__Task item__: Repeat nothing but the lines below running from the one containing "CT including the" to the one containing "- T11 vertebra: bounding". Keep both end lines.

-----

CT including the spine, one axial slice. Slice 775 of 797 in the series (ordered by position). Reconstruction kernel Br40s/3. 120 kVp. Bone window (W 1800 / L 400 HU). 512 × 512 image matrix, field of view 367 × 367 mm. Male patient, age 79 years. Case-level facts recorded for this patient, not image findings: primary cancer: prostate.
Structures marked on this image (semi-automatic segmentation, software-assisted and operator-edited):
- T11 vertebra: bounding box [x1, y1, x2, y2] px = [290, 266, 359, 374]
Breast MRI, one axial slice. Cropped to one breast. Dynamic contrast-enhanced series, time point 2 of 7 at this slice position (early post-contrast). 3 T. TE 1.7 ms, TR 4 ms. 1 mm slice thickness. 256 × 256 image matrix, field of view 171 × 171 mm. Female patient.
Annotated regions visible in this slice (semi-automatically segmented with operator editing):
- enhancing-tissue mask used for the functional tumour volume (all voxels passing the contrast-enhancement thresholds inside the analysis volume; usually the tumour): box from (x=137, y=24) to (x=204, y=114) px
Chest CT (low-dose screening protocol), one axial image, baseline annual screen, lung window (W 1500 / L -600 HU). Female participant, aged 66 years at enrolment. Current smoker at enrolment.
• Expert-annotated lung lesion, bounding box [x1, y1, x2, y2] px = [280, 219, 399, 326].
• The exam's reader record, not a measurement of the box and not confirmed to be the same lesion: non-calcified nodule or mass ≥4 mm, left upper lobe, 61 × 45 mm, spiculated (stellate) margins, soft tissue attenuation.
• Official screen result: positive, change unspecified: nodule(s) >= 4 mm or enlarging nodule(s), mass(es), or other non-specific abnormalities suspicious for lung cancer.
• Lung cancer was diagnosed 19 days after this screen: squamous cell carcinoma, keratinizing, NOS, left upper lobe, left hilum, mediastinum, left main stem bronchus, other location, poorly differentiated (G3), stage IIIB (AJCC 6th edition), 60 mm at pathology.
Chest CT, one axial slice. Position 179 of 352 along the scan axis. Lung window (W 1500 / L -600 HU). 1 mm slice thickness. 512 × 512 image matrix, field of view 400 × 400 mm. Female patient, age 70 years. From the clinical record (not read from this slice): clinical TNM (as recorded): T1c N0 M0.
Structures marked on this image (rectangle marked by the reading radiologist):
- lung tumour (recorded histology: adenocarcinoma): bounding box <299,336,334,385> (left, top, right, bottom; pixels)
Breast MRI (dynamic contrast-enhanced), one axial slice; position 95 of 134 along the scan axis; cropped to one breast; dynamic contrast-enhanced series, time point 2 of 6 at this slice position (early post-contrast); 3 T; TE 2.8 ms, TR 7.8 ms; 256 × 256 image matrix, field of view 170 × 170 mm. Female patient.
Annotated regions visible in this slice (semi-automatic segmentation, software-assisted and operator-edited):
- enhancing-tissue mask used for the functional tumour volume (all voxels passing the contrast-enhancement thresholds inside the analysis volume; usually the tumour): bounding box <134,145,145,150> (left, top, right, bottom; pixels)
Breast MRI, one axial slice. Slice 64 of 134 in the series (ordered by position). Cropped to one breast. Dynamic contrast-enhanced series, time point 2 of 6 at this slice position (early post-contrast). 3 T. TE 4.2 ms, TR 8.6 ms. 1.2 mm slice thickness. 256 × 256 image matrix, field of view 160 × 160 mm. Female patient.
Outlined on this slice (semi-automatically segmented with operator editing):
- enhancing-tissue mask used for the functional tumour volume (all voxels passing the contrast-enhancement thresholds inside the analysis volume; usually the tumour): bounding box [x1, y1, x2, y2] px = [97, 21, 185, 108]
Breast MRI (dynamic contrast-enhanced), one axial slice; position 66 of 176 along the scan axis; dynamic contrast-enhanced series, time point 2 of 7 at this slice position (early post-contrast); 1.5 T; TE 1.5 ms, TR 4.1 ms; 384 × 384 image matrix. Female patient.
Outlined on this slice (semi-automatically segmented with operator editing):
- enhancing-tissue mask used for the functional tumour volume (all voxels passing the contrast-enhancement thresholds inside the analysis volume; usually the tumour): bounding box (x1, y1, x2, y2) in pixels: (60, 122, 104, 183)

-----

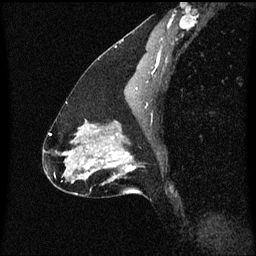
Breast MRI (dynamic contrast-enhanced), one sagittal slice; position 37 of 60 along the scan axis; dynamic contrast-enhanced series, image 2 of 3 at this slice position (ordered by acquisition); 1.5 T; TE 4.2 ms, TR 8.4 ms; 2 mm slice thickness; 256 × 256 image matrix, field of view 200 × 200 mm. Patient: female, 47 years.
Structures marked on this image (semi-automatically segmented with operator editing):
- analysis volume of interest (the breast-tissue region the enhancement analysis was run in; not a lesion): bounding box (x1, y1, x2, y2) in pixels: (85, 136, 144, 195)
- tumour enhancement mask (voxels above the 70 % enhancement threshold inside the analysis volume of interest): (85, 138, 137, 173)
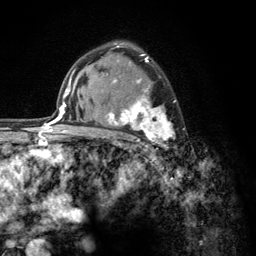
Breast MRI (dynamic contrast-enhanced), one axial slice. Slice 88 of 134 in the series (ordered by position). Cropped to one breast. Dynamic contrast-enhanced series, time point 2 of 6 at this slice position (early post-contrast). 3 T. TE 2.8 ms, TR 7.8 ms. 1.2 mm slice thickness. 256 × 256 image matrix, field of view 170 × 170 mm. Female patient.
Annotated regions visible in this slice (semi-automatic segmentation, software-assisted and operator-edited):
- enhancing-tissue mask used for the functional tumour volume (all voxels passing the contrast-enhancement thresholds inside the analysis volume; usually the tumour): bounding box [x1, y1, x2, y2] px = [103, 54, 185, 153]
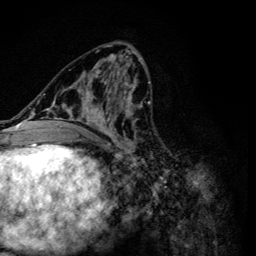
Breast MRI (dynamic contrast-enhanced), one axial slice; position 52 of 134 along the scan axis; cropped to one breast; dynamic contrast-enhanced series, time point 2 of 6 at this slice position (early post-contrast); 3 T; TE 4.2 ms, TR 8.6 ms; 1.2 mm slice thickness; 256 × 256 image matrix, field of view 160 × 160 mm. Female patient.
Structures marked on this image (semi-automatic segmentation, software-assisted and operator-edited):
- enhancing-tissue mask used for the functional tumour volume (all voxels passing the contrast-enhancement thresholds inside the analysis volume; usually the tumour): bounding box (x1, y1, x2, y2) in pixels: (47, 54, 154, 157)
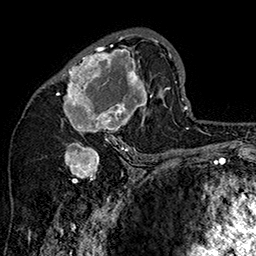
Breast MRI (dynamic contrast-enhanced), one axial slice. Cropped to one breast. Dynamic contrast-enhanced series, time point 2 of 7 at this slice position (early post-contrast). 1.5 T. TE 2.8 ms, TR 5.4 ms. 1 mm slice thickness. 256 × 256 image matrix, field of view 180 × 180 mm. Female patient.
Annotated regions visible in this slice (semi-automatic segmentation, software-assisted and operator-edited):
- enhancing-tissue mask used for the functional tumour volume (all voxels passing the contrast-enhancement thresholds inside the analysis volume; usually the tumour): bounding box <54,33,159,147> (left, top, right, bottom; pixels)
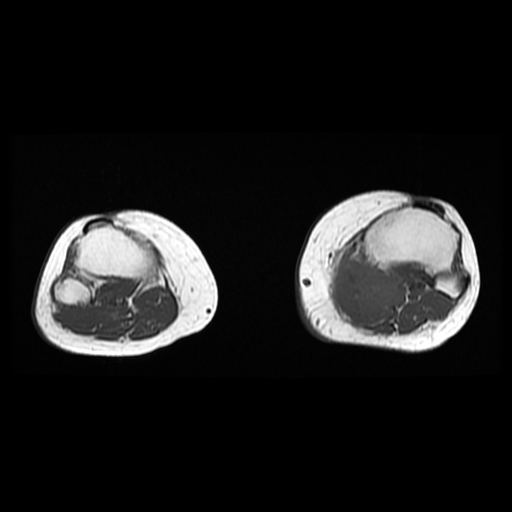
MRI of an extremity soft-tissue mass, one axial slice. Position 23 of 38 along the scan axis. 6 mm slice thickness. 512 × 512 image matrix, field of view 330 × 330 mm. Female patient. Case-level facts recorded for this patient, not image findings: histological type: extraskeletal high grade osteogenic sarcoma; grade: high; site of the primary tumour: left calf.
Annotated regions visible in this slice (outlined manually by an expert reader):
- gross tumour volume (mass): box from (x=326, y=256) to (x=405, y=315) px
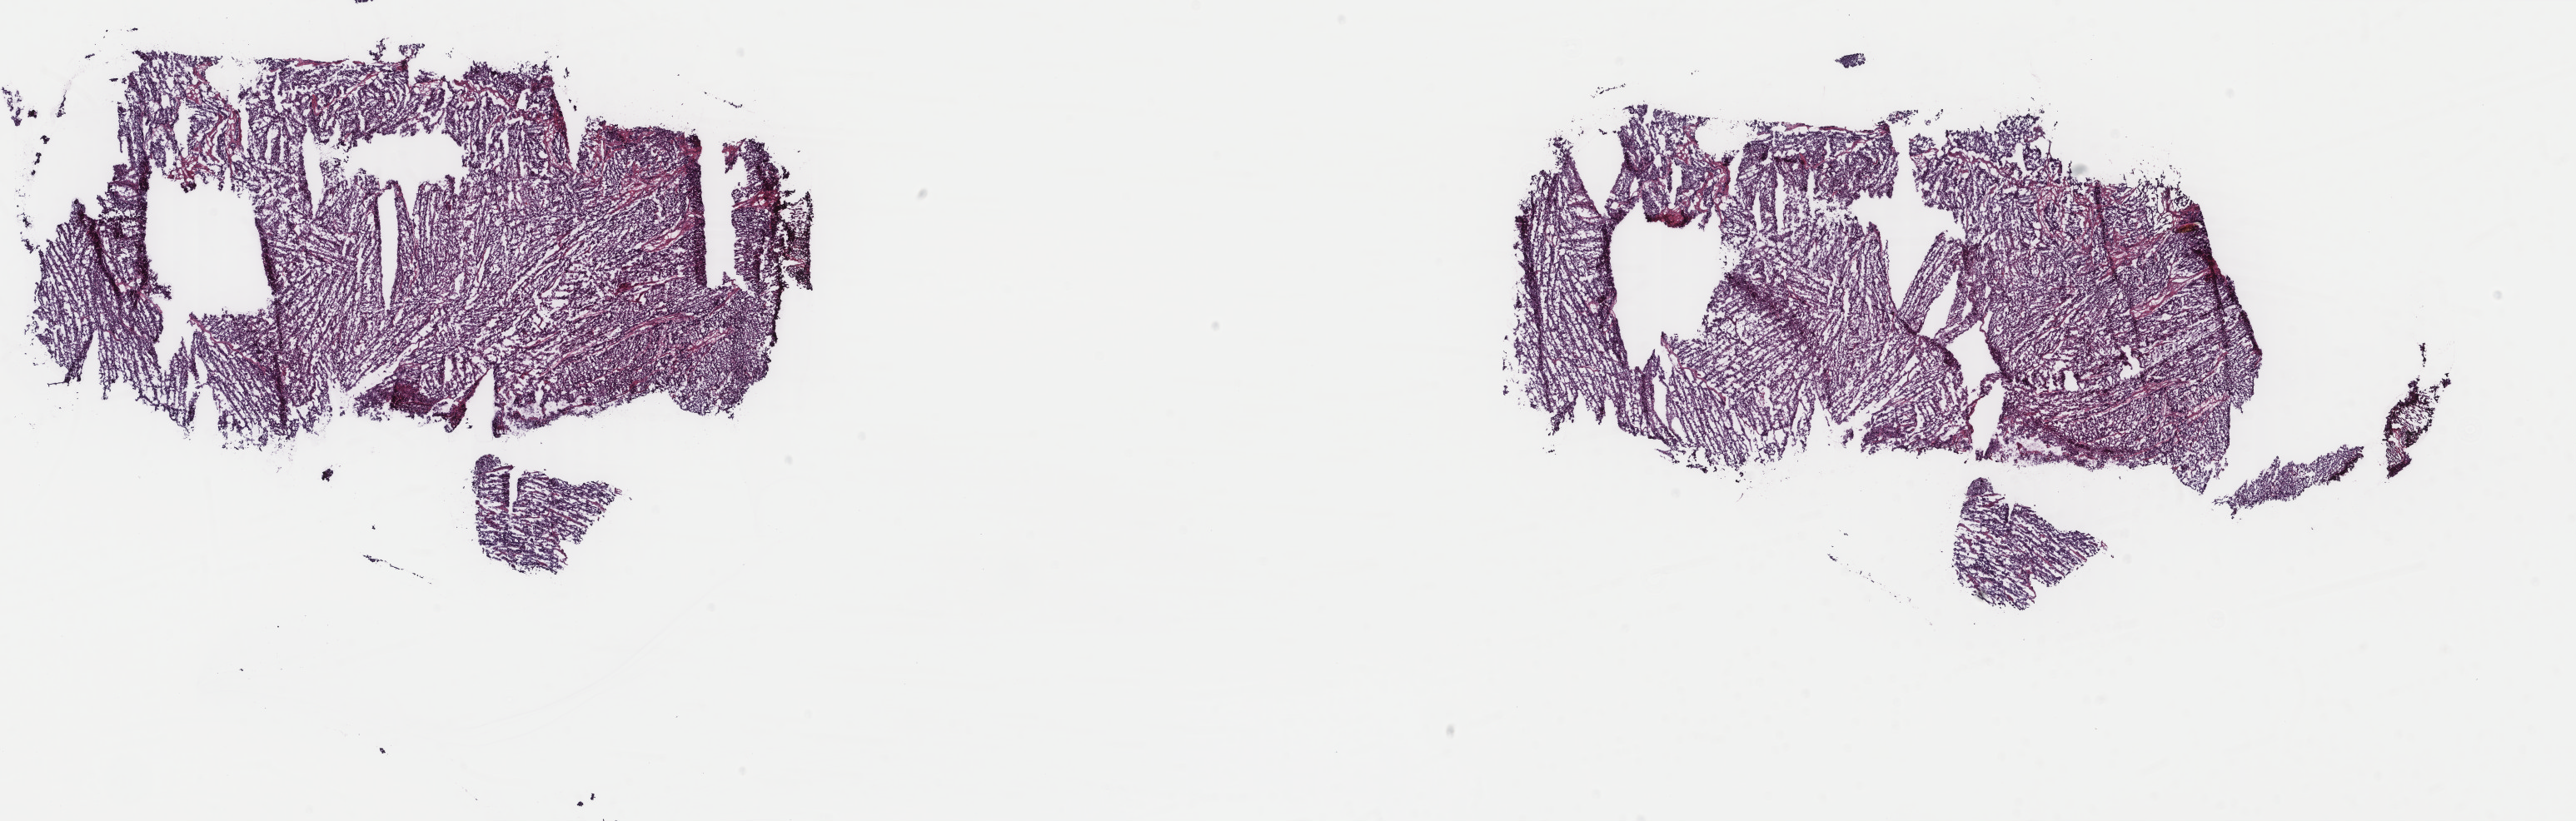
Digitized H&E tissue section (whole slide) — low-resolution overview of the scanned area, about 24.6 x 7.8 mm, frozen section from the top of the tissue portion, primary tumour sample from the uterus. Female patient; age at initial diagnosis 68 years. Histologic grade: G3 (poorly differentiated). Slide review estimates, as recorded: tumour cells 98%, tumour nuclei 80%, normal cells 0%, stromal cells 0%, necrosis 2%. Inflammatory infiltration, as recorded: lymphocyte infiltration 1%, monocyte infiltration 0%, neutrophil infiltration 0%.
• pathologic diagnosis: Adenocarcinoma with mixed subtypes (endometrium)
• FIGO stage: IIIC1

-----

__Reply to the exercise__:
CT including the spine, one axial slice. Slice 775 of 797 in the series (ordered by position). Reconstruction kernel Br40s/3. 120 kVp. Bone window (W 1800 / L 400 HU). 512 × 512 image matrix, field of view 367 × 367 mm. Male patient, age 79 years. Case-level facts recorded for this patient, not image findings: primary cancer: prostate.
Structures marked on this image (semi-automatic segmentation, software-assisted and operator-edited):
- T11 vertebra: bounding box [x1, y1, x2, y2] px = [290, 266, 359, 374]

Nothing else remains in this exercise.